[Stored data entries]

☆ ☆ ☆

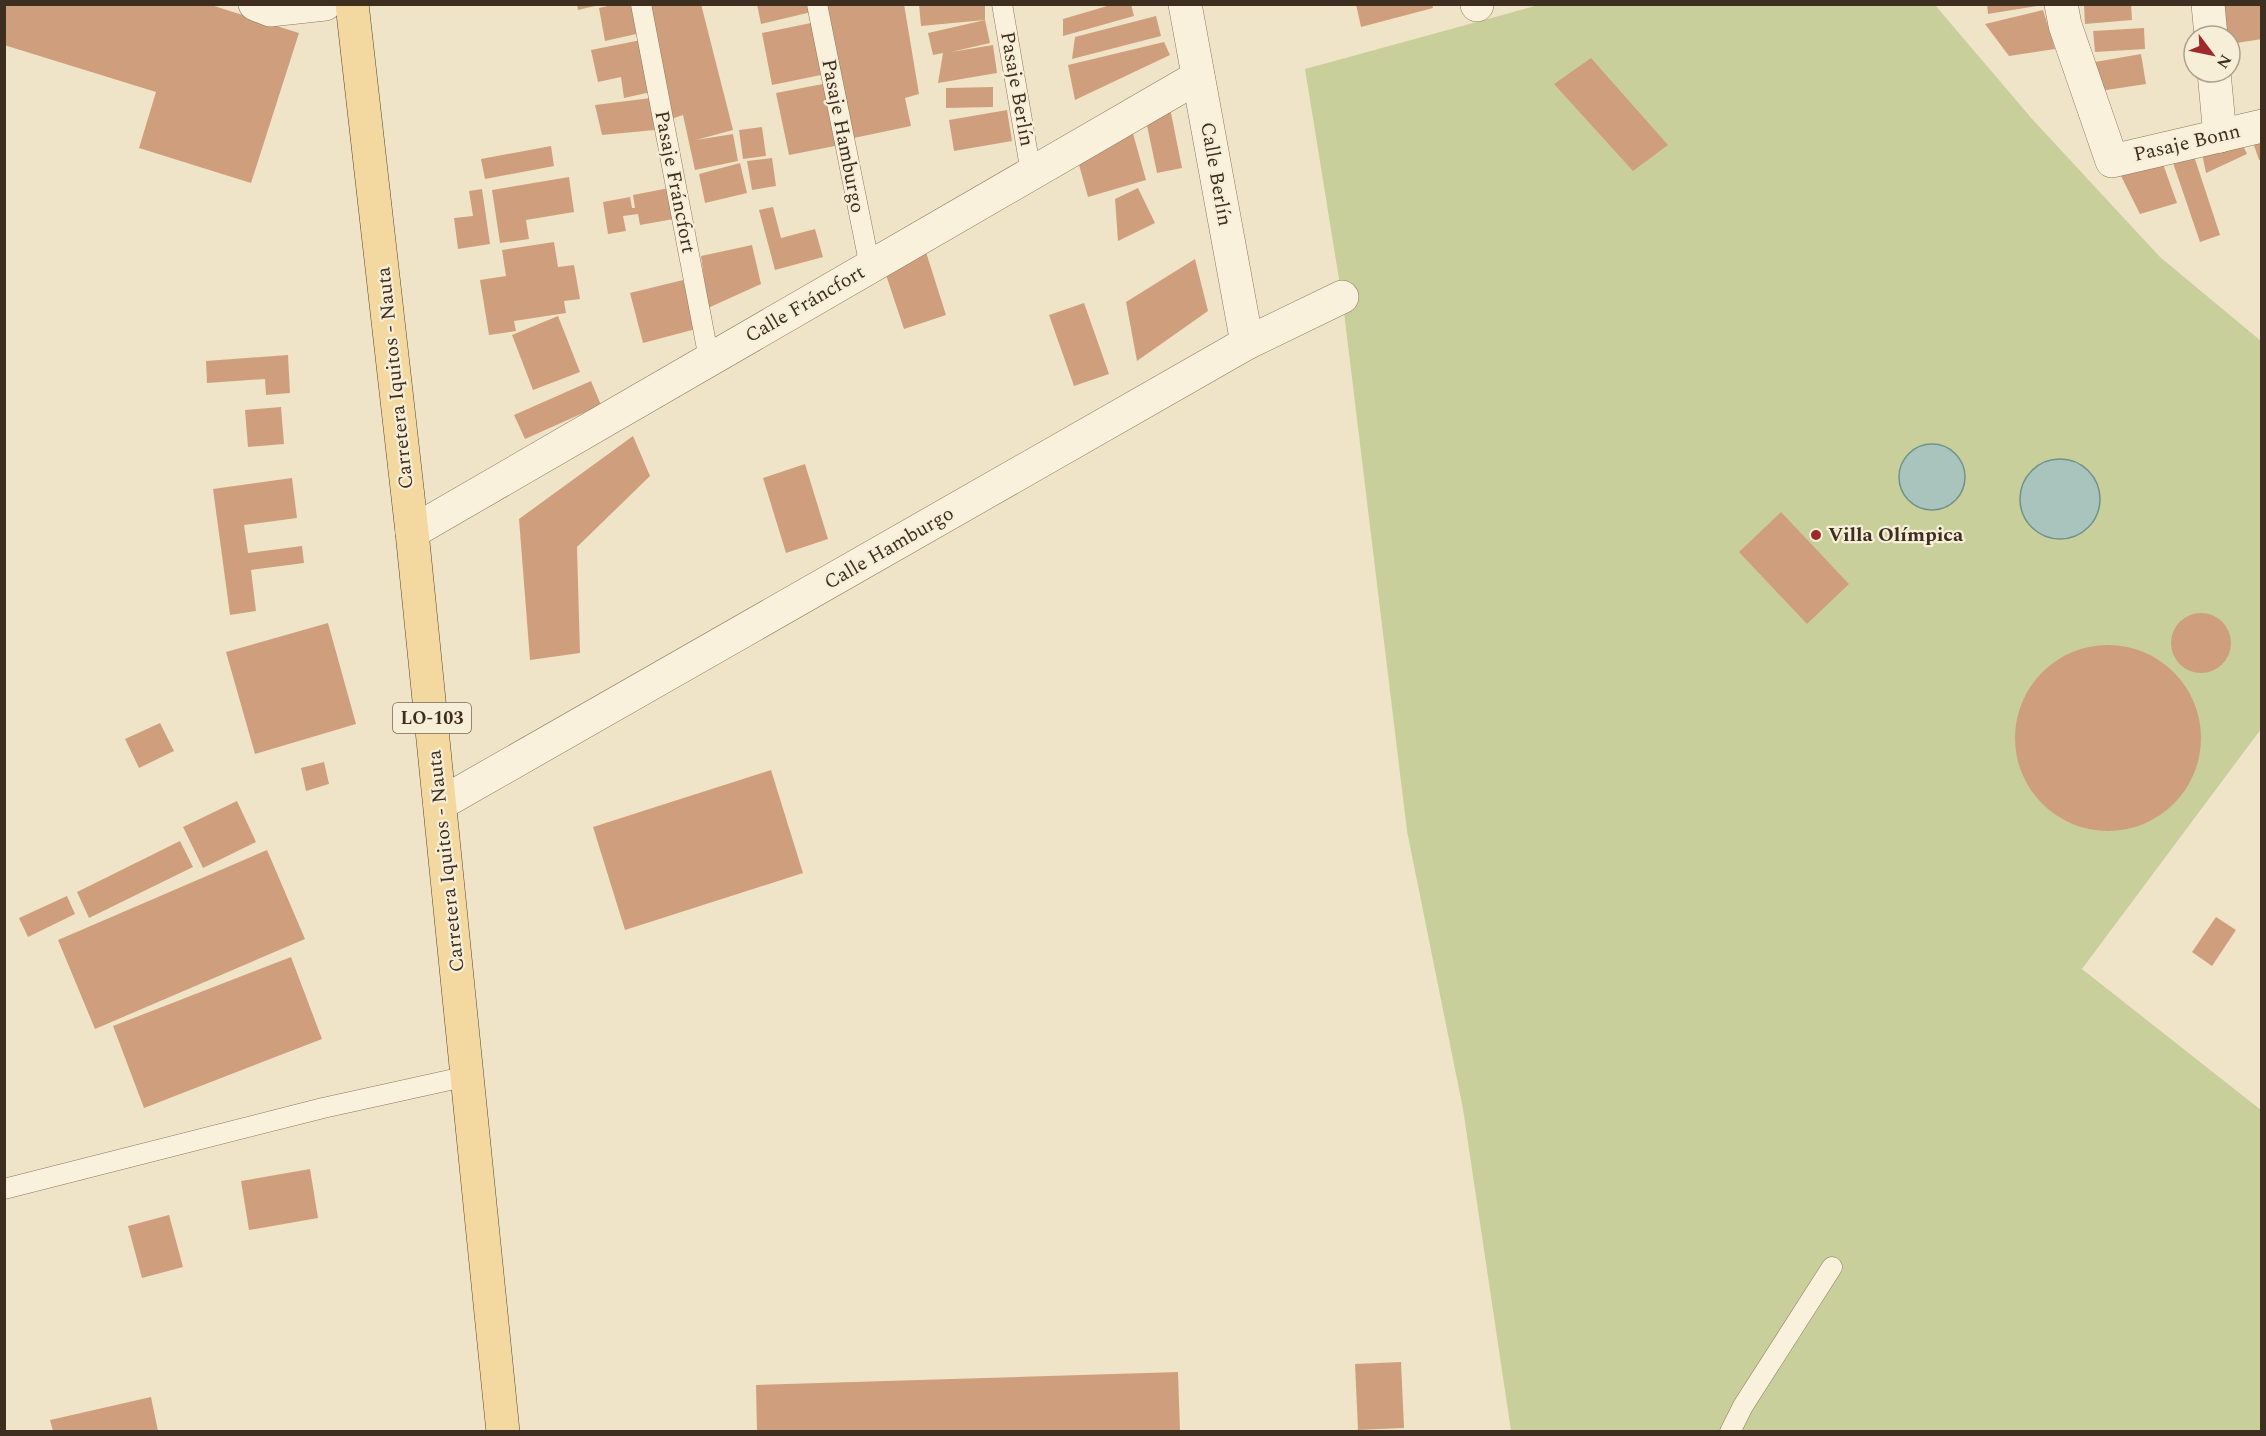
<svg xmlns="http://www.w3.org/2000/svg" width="2266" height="1436" font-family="Spectral,serif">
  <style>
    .green { fill: #c9cf9b }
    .water { fill: #a9c4bc; stroke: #6f938a; stroke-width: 1.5 }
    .building { fill: #cf9f7d }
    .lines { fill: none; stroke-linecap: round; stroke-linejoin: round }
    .service-casing { stroke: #8d765c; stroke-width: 21 }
    .minor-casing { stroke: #8d765c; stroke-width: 34 }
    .primary-casing { stroke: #5b4430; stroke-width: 34 }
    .service { stroke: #faf1dc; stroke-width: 20 }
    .minor { stroke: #faf1dc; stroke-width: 33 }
    .primary { stroke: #f3d9a0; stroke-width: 33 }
    .poi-dot { fill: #9e2a2b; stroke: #f7eed8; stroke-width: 2 }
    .labels { text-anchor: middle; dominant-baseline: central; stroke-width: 4.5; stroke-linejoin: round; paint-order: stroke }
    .shield { fill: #f7eed8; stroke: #756857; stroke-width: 1.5 }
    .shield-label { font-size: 18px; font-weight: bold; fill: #3d2e20 }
    .street-label { font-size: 20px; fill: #3d2e20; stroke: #f7eed8 }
    .poi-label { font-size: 20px; font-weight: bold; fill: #3d2e20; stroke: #f7eed8; text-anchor: start }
  </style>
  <rect width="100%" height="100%" fill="#f0e4c8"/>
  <polygon class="green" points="1539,5 1935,5 2033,120 2160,257 2261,341 2261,729 2082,969 2261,1110 2261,1431 1511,1431 1463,1109 1407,831 1343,304 1305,69"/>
  <g class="water">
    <circle cx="1932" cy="477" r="33"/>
    <circle cx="2060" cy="499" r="40"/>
  </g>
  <g class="building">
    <polygon points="4,4 208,4 299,33 251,183 139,148 156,92 4,45"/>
    <polygon points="577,4 599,4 599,5 578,10"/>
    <polygon points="616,4 635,4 641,33 605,41 599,8"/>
    <polygon points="641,4 701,4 733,130 696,140 733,134 738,161 695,170 683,115 668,120"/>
    <polygon points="757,4 904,4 919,94 905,98 911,126 849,139 820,10 761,24"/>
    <polygon points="919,4 985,4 985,20 921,26"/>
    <polygon points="1114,4 1131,4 1134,16 1063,36 1063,19"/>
    <polygon points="1356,4 1432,4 1433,8 1361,27"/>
    <polygon points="1987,4 2036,4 2037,6 1988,14"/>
    <polygon points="2086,4 2131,4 2132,20 2085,24 2084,5"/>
    <polygon points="2221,4 2262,4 2262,39 2230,44 2230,36 2224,36"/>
    <polygon points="2043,10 2055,49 2009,56 1985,24"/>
    <polygon points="1156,16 1161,36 1072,59 1075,37"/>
    <polygon points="985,20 990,43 951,52 993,45 997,73 938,83 943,53 933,55 928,33"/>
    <polygon points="816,22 826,74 772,85 762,33"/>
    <polygon points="2144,28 2145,49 2095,52 2093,31"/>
    <polygon points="641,40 651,92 624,98 621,77 598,82 591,50"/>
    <polygon points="1164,42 1170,55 1075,100 1068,65"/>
    <polygon points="2141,54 2146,84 2100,91 2095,62"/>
    <polygon points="1591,58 1668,145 1633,171 1554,84"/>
    <polygon points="828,83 840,145 789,155 776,93"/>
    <polygon points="993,87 993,107 946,108 946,88"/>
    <polygon points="651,98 655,130 602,135 595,105"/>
    <polygon points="1169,103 1182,168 1157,173 1145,116"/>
    <polygon points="1007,110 1012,141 954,151 949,120"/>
    <polygon points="2262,120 2262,159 2259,160 2247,125"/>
    <polygon points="2233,124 2247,154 2206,173 2199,139"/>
    <polygon points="762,127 766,156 743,159 739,130"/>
    <polygon points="1132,130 1146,180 1088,197 1074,147"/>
    <polygon points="551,146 554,166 485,179 481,159"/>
    <polygon points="2191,147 2220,235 2200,242 2170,154"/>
    <polygon points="2158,150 2177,203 2140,214 2116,166"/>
    <polygon points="772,158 776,186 752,190 747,161"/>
    <polygon points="740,163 747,193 705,203 699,174"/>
    <polygon points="569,177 574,212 526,220 529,239 500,243 492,190"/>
    <polygon points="669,188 674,219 640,225 638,214 623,216 626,231 608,234 603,202 630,197 632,208 635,208 633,195"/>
    <polygon points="1138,188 1155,223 1118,241 1115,199"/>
    <polygon points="482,189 490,244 458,249 454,218 473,216 469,191"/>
    <polygon points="773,207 781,238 815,229 823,257 775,270 759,210"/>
    <polygon points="554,242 558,267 574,265 580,299 564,301 566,313 514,321 516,331 489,335 480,280 506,276 502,250"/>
    <polygon points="752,245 761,284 708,308 701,256"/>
    <polygon points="925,249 946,315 904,329 882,263"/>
    <polygon points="1195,259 1208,311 1137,361 1126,302"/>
    <polygon points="683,280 696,329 643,343 630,293"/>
    <polygon points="1084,303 1109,374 1074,386 1049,315"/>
    <polygon points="558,316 580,372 533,390 512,335"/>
    <polygon points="288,355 290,393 266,395 265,379 207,383 206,361"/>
    <polygon points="591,381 601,405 525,439 514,415"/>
    <polygon points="281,407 284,444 248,447 245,410"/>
    <polygon points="633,436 650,476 577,547 580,653 530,660 519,519"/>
    <polygon points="805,464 828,539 786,553 763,478"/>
    <polygon points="292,478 297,518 244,525 248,553 302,546 304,563 251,570 256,611 230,615 213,489"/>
    <polygon points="1781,512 1849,584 1807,624 1739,552"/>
    <circle cx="2201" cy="643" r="30"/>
    <polygon points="328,623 356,724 255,754 226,652"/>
    <circle cx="2108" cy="738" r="93"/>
    <polygon points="160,723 174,751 139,768 125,739"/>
    <polygon points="324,762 329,784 306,791 301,768"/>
    <polygon points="771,770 803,873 625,930 593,827"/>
    <polygon points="237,801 256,842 203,868 183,827"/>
    <polygon points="180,841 193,867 89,918 77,892"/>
    <polygon points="267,850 305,939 95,1029 58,940"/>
    <polygon points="67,896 75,914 28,937 19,918"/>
    <polygon points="2216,917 2236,930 2212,966 2192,952"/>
    <polygon points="291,957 322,1039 144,1108 113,1026"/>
    <polygon points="310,1169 318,1218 249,1230 241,1181"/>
    <polygon points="169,1215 183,1267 142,1278 128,1226"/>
    <polygon points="1401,1362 1404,1428 1358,1430 1355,1364"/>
    <polygon points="1178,1372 1180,1431 757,1431 756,1385"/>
    <polygon points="151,1397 158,1431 53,1431 50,1420"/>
  </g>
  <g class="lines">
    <defs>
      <g id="service">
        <polyline points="641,4 709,359"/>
        <polyline points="817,4 870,267"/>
        <polyline points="1002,4 1031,173"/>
        <polyline points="4,1189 323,1108 468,1076"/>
        <polyline points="1730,1432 1743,1406 1832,1267"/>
      </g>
      <g id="minor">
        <polyline points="255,4 270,10 325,4"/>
        <polyline points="1185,4 1247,343"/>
        <polyline points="1477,4 1477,5"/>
        <polyline points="2061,4 2065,25 2112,161 2262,126"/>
        <polyline points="2208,4 2211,36"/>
        <polyline points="2214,72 2220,136"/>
        <polyline points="412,532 1198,77"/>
        <polyline points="440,804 1247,343 1342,297"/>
      </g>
      <polyline id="primary" points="352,4 412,532 503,1432"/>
    </defs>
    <use href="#service" class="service-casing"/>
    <use href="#minor" class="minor-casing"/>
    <use href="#primary" class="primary-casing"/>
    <use href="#service" class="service"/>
    <use href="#minor" class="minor"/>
    <use href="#primary" class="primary"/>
  </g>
  <circle class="poi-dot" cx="1816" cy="535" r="6"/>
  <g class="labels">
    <rect class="shield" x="393" y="703" width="78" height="30" rx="4.5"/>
    <g class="shield-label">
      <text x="432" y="718">LO-103</text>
    </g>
    <g class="street-label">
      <text transform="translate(1017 89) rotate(80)">Pasaje Berlín</text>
      <text transform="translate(843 136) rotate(79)">Pasaje Hamburgo</text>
      <text transform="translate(2187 143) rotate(-13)">Pasaje Bonn</text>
      <text transform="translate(1216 174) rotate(80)">Calle Berlín</text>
      <text transform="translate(675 182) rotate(79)">Pasaje Fráncfort</text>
      <text transform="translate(805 304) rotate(-30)">Calle Fráncfort</text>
      <text transform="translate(395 378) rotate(-96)">Carretera Iquitos - Nauta</text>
      <text transform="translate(889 548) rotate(-30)">Calle Hamburgo</text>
      <text transform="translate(446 861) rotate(-96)">Carretera Iquitos - Nauta</text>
    </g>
    <g class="poi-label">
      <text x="1828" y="535">Villa Olímpica</text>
    </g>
  </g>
  <rect width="2266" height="1436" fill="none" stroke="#3d2e20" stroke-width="12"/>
  <g transform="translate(2212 54) rotate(122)"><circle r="28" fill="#f7eed8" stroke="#ada18e" stroke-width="1.5"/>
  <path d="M0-4.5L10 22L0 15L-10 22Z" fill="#9e2a2b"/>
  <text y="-9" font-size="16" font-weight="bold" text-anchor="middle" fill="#3d2e20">N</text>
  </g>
</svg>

☆ ☆ ☆

* _About this task_: Throughout the data above, count the lines where the word "middle" occurs, and report that figure alone.

* _Output of the task_: 2